The Open Source Security Foundation (OpenSSF) a cross-industry organization hosted at the Linux Foundation, today announced 20 new organizations have joined OpenSSF to help identify and fix security vulnerabilities in open source software and develop improved tooling, training, research, best practices, and vulnerability disclosure practices. It is also announcing the latest milestones achieved across a variety of its technical initiatives, all of which underscore the cross-industry momentum taking place as a result of increasing awareness in the wake of recent security incidents and since the recent White House Open Source Security Summit and recent Congressional hearings.
“The time is clearly now for this community to make real progress on software security. Since open source is the foundation on which all software is built, the work we do at OpenSSF with contributions from companies and individuals from around the world is fundamental to that progress,” said Brian Behlendorf, executive director at OpenSSF. “We’ve never had more support or focus on building, sustaining and securing the software that underpins all of our lives, and we’re happy to be the neutral forum where this can happen.”
New Premier Member commitments come from 1Password, Citi, Coinbase, Huawei Technologies, JFrog and Wipro. New General Member commitments come from Accuknox, Alibaba Cloud, Block, Inc, Blockchain Technology Partners, Catena Cyber, Chainguard, Cloudsmith, DeployHub, MongoDB, NCC Group, ReversingLabs, Spotify, Teleport and Wingtecher Technology. New Associate Members include MITRE and OpenUK. For a complete review of the OpenSSF member roster, please visit: https://openssf.org/about/members/
These commitments come on the heels of the recent White House Open Source Security Summit where the Linux Foundation and OpenSSF represented hundreds of its project communities and discussed how best to support software security and open source security posture going forward. This underscored a major milestone in the Linux Foundation’s engagement with the public sector and underscores its position to support not only the projects it hosts but all of the world’s most critical open source infrastructure.

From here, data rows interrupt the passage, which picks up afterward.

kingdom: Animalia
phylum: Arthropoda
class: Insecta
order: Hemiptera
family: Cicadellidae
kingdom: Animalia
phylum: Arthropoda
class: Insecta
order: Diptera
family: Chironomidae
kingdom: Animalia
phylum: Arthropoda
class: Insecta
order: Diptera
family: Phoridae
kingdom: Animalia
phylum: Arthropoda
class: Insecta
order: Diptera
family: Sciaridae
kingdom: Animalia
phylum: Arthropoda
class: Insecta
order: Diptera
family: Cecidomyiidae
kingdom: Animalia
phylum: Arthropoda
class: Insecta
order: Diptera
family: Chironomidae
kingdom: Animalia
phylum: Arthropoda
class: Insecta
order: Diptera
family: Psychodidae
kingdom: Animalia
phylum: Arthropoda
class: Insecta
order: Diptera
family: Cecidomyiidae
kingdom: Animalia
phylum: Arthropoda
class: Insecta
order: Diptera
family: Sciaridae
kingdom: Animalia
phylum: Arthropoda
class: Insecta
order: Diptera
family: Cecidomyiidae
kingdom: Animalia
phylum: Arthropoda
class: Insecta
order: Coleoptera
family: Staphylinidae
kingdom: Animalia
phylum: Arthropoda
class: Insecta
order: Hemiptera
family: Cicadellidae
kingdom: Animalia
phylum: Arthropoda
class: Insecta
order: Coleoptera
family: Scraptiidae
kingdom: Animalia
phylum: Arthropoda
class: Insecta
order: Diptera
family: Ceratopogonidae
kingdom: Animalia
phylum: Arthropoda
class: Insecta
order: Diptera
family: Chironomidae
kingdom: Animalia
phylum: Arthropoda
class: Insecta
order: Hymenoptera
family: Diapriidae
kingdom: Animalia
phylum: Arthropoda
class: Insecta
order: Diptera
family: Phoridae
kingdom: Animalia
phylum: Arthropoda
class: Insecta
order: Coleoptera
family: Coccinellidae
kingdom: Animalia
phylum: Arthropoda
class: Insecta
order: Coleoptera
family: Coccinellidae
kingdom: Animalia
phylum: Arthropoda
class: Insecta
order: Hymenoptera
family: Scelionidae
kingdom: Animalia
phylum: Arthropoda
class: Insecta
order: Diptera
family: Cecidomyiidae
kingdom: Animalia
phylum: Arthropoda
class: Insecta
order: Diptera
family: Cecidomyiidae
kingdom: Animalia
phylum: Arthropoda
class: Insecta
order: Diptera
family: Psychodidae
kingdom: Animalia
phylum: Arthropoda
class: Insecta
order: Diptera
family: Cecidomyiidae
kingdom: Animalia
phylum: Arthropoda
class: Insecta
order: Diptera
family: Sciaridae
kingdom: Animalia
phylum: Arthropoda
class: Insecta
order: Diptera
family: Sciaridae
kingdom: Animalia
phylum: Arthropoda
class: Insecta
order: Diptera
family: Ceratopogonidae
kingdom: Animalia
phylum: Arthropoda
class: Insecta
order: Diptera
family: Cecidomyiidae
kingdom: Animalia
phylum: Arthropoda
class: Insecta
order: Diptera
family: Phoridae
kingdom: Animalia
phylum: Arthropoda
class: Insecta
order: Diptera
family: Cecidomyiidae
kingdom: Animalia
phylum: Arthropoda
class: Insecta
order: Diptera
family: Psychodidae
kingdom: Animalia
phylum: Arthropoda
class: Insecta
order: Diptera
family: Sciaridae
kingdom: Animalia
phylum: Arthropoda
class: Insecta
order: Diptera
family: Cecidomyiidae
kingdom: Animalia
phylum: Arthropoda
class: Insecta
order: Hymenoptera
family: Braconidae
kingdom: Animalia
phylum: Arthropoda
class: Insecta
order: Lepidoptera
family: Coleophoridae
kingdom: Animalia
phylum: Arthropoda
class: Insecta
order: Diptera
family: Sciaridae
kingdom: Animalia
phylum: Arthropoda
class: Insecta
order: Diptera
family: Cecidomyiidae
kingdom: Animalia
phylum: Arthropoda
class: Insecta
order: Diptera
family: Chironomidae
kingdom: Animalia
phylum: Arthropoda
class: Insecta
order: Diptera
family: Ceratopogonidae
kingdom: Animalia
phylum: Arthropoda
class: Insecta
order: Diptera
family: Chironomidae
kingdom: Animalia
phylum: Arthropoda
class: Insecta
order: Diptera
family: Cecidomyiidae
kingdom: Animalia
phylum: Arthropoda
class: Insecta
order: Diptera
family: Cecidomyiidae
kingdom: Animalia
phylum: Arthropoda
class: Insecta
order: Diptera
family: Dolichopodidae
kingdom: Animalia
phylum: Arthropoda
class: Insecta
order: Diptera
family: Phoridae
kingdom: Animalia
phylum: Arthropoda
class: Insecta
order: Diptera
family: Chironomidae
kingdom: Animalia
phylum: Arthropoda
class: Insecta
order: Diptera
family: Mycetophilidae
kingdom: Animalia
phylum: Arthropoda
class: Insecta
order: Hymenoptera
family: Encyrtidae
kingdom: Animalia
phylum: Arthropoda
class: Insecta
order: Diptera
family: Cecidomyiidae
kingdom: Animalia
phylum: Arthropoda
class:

Since the OpenSSF announced initial commitments in October, the community has continued to advance the OpenSSF mission. Some selected highlights include:
New Alpha-Omega Project Launches with $5m Investment to Improve OSS Security Posture
OpenSSF also recently announced the Alpha-Omega Project to improve the security posture of open source software (OSS) through direct engagement of software security experts and automated security testing. It is initially supported by Microsoft and Google with a combined investment of $5 million. The Project improves global OSS supply chain security by working with project maintainers to systematically look for new, as-yet-undiscovered vulnerabilities in open source code, and get them fixed. “Alpha” will work with the maintainers of the most critical open source projects to help them identify and fix security vulnerabilities, and improve their security posture. “Omega” will identify at least 10,000 widely deployed OSS projects where it can apply automated security analysis, scoring, and remediation guidance to their open source maintainer communities.
Automated Security Tool, Scorecards, Increases Scans from 50,000 to 1 Million Projects
Scorecards is an OpenSSF project that helps open source users understand the risks of the dependencies they consume. OpenSSF members GitHub and Google recently announced Scorecards v4, which includes Scorecards GitHub Workflow Action to automate identification of how changes to a project affected its security. It also includes License Check to detect the presence of a project license and Dangerous-Workflow check to detect dangerous usage of the pull_request_target trigger and risks of script injections in GitHub workflows. The Scorecards project has also increased the scale of scans from 50,000 projects to one million projects identified as most critical based on their number of direct dependencies, giving a more detailed view of the ecosystem and strengthening supply chain security as users see improved coverage of their dependencies.
Project Sigstore Sees Massive Contribution, Adoption to Sign, Verify and Protect OSS
Sigstore recently released a project update that reported nearly 500 contributors, more than 3,000 commits and more than one million entries in Rekor. For more information on what is driving this adoption, please visit the Sigstore blog.
The “Great MFA Distribution” Distributes Codes to Claim Free Hardware Security Tokens to Almost 1000 Top OSS Developers.
In the pursuit of encouraging wider adoption of multi-factor authentication (MFA) by developers of critical open source projects, The Securing Critical Projects Working Group coordinated the distribution of nearly 1000 codes for free MFA tokens (graciously donated by Google and Github) to developers of the 100 most critical open source projects. This is a small but critical step in avoiding supply chain attacks based on stolen credentials of key developers.